- THE RECORDS
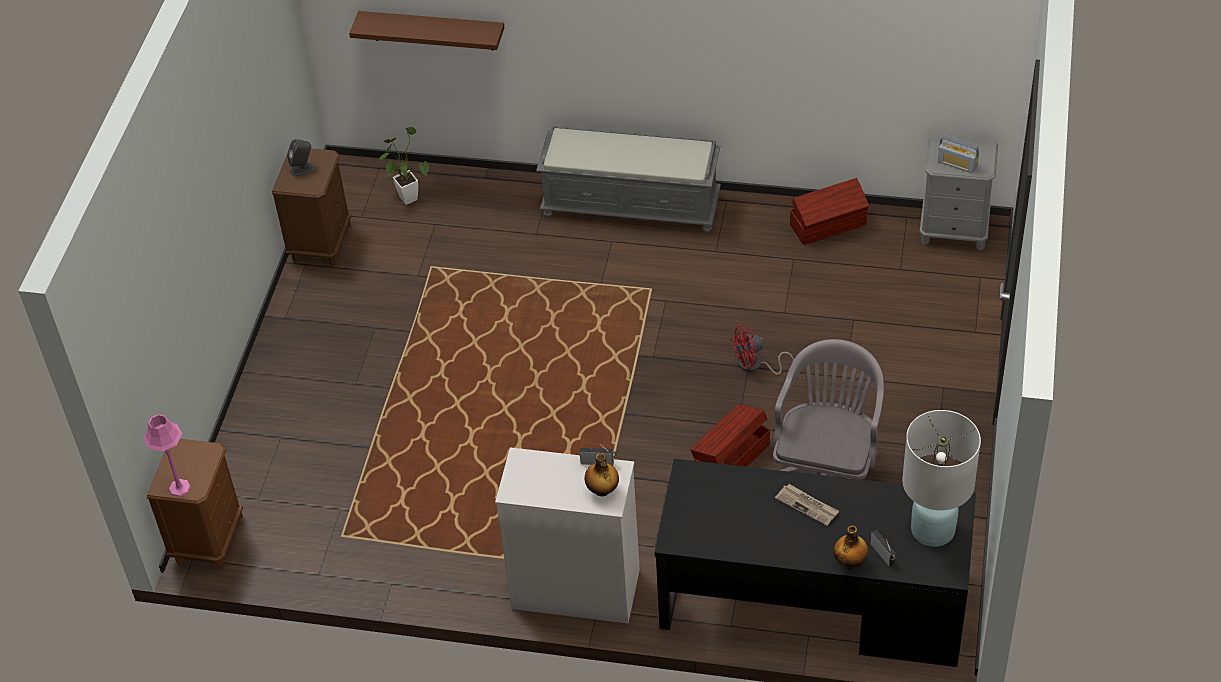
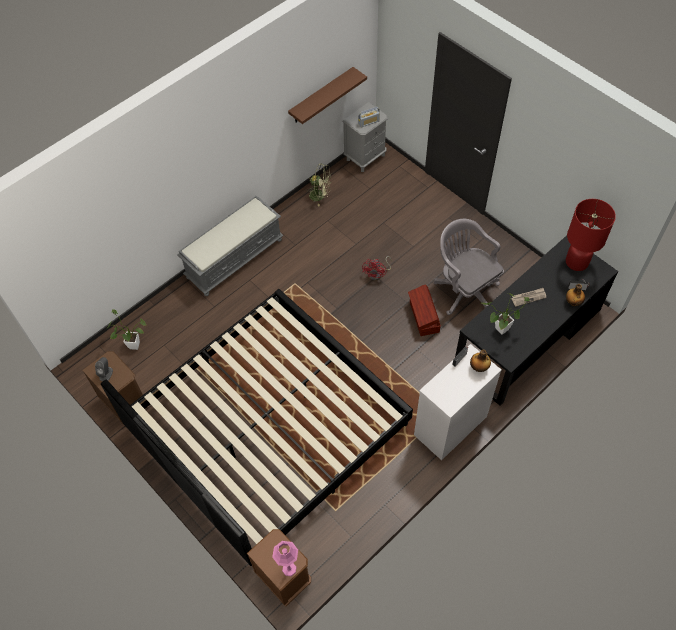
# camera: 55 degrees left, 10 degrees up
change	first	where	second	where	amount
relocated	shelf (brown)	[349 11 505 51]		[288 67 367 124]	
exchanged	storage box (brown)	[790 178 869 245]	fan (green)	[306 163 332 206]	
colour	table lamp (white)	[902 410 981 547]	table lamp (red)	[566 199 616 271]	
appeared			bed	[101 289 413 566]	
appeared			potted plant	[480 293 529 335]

- INSTRUCTIONS TO FOLLOW
This exercise needs every line of the listing that contains the word "brown".

- TASK RESULT
relocated	shelf (brown)	[349 11 505 51]		[288 67 367 124]	
exchanged	storage box (brown)	[790 178 869 245]	fan (green)	[306 163 332 206]	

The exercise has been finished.